Launched in June, the Singapore-based brand’s philosophy is that everything it does “from product development to marketing communication” should be “rooted in science”.
Yosman and Jusman believe that the information clean beauty brands tend to market, such as a fear of certain ingredients, is contributing to its downfall.
“The trends have been leaning towards clean beauty in recent years, but we think there’s a shift happening. People are starting to question what clean beauty brands are saying about the ingredients you need to avoid,” said Yosman.
This has been largely driven by the scientific community, which have long questioned the messaging around clean beauty products, he said.
“There are many dermatological experts and cosmetic chemists that are on social media now who are very active and very vocal. These discussions are now gaining traction and I think that’s where the industry is going to be in the next couple of years.
“Consumers are getting smarter, and they are not going to take what you tell them at face value. They can easily do their own research. As more awareness grows people are going to be demanding more robust communication from brands.”
A shrinking market?
Yosman emphasised that he does not think the clean beauty market will disappear overnight as they serve a very specific group of consumers.
“There will also be a certain group of individuals that decide to choose that lifestyle – we see this in diets. There will always be a subset of people who want the cleanest food or skin care – nothing that sounds suspicious at all. If you’re that kind of consumer, I think it would be very hard for a scientist or academic to convince you otherwise.”
However, he is sceptical that the clean beauty market will continue to grow at the same breakneck speed it has been for the past few years.

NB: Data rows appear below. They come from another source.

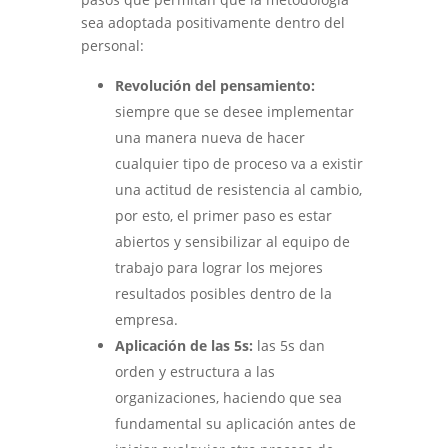
sea adoptada positivamente dentro del
personal:
Revolución del pensamiento:
siempre que se desee implementar
una manera nueva de hacer
cualquier tipo de proceso va a existir
una actitud de resistencia al cambio,
por esto, el primer paso es estar
abiertos y sensibilizar al equipo de
trabajo para lograr los mejores
resultados posibles dentro de la
empresa.
Aplicación de las 5s:
las 5s dan
orden y estructura a las
organizaciones, haciendo que sea
fundamental su aplicación antes de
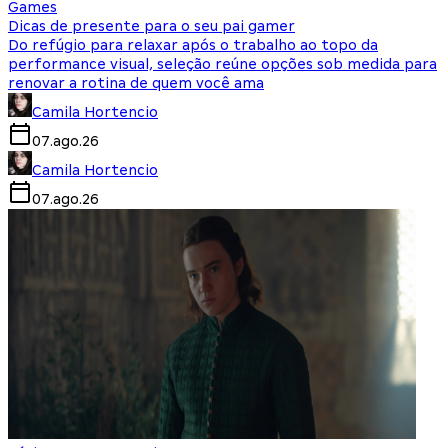
Games
Dicas de presente para o seu pai gamer
Do refúgio para relaxar após o trabalho ao topo da
performance visual, seleção reúne opções sob medida para
renovar a rotina de quem você ama
Camila Hortencio
07.ago.26
Camila Hortencio
07.ago.26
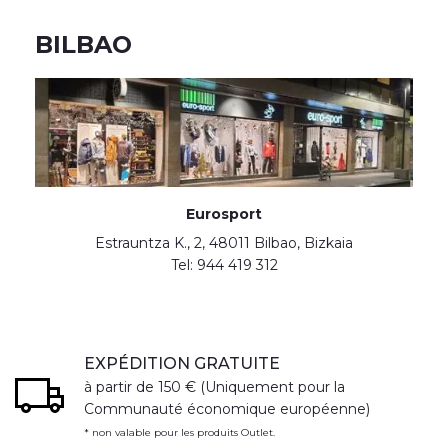
BILBAO
Eurosport
Estrauntza K., 2, 48011 Bilbao, Bizkaia
Tel: 944 419 312
EXPÉDITION GRATUITE
à partir de 150 € (Uniquement pour la
Communauté économique européenne)
* non valable pour les produits Outlet.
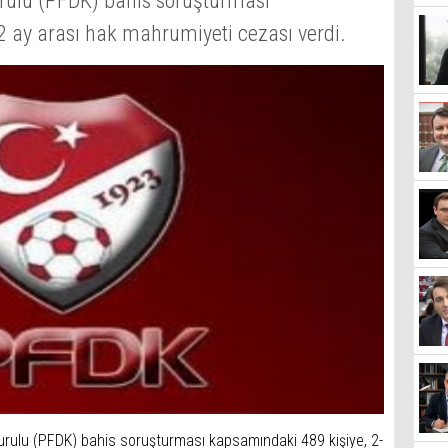
urulu (PFDK) bahis soruşturması
2 ay arası hak mahrumiyeti cezası verdi.
Kurulu (PFDK) bahis soruşturması kapsamındaki 489 kişiye, 2-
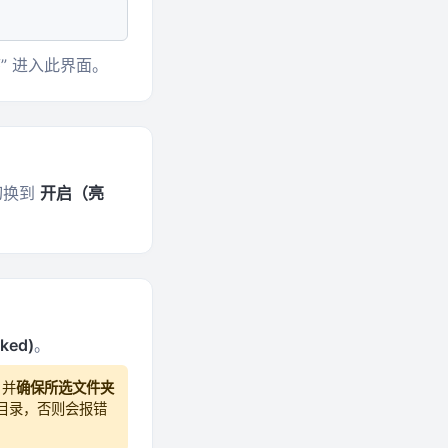
序” 进入此界面。
切换到
开启（亮
ked)
。
，并
确保所选文件夹
目录，否则会报错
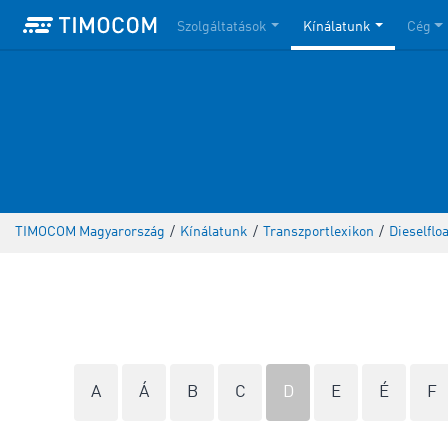
Szolgáltatások
Kínálatunk
Cég
TIMOCOM Magyarország
/
Kínálatunk
/
Transzportlexikon
/
Dieselflo
A
Á
B
C
D
E
É
F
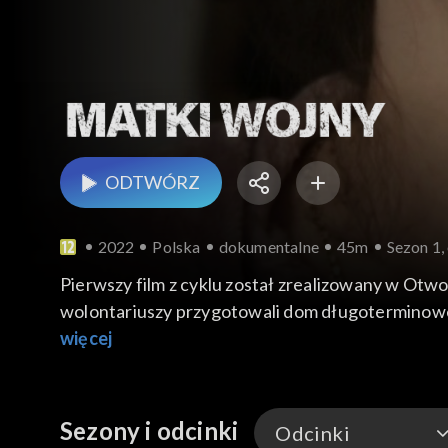
ODTWÓRZ
2022
Polska
dokumentalne
45m
Sezon 1,
Pierwszy film z cyklu został zrealizowany w Otw
wolontariuszy przygotowali dom długoterminoweg
więcej
Sezony i odcinki
Odcinki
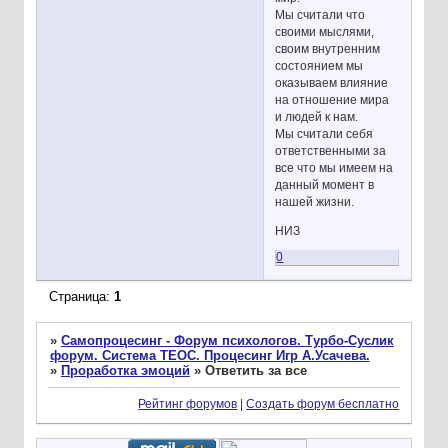
Мы считали что
своими мыслями,
своим внутренним
состоянием мы
оказываем влияние
на отношение мира
и людей к нам.
Мы считали себя
ответственными за
все что мы имеем на
данный момент в
нашей жизни.
НИЗ
0
Страница:
1
»
Самопроцесинг - Форум психологов. Турбо-Суслик
форум. Система ТЕОС. Процесинг Игр А.Усачева.
»
Проработка эмоций
»
Ответить за все
Рейтинг форумов
|
Создать форум бесплатно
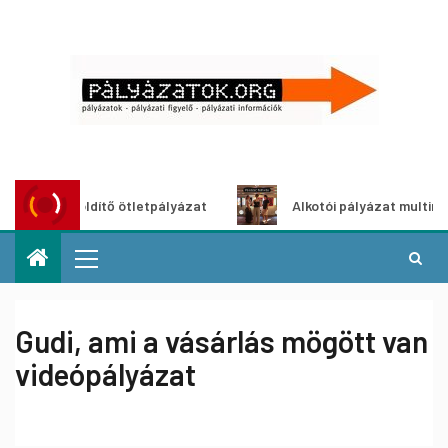
roszöldítő ötletpályázat
Alkotói pályázat multimédia-kiál
Gudi, ami a vásárlás mögött van
videópályázat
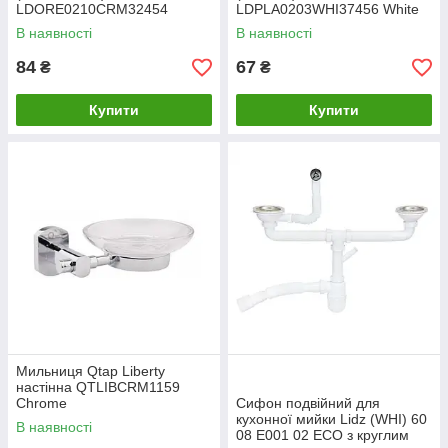
LDORE0210CRM32454
LDPLA0203WHI37456 White
Chrome
В наявності
В наявності
84
67
₴
₴
Купити
Купити
Мильниця Qtap Liberty
настінна QTLIBCRM1159
Chrome
Сифон подвійний для
кухонної мийки Lidz (WHI) 60
В наявності
08 E001 02 ECO з круглим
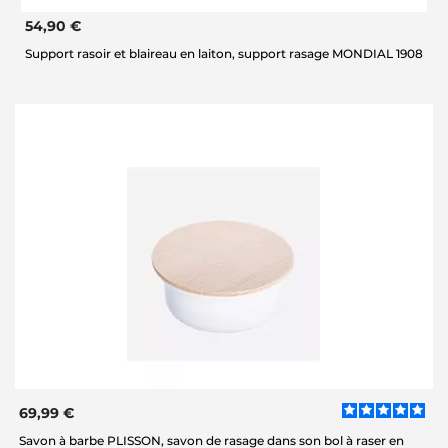
54,90 €
Support rasoir et blaireau en laiton, support rasage MONDIAL 1908
69,99 €
Savon à barbe PLISSON, savon de rasage dans son bol à raser en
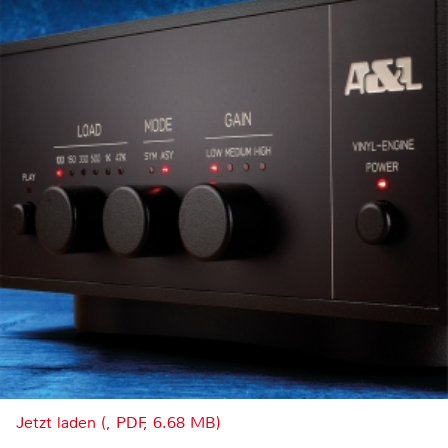
Jetzt laden (, PDF, 6.68 MB)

“Clean beauty brands can still serve those people who want that lifestyle, but will it grow at the pace it did in the last few years? I think that will be very difficult.”
‘We are not a sustainable beauty brand’
The company is also concerned about greenwashing in the beauty industry, where it has observed many brands simplifying a very complex issue to negative effect.
For instance, Yosman pointed out how many brands tout glass as the sustainable option when it can have more “environmental cost” than plastic.
“In my opinion, there is no such thing as sustainable skin care. As long as you consume something you are going to impact the planet. The best thing for the planet is for you to stop buying your products at all. But at the same time, you can also be conscious and cognizant of your intake, and you can try to minimise, or at least improve the condition.”
The brand refrains from positioning itself as a sustainable beauty brand. Instead, it prefers to label itself as an eco-conscious brand.
The company is a member of 1% for the planet, which means it contributes 1% of its annual sales to environmental non-profit organisations to combat climate change.
For its packaging, the company uses monolayer plastics that can be recycled easily.
Yosman admitted that 5 to 5 still needs to improve a lot in this area. For instance, the pumps on its bottles cannot be recycled because it is made from multiple materials that are difficult to separate.
“This is what we have done so far, but we're not going to stop here. Being eco-conscious is really core to our philosophy. We have more plans going forward in the future… The ideal is to become a fully circular skin care brand, but that’s difficult and we will take baby steps to get here.”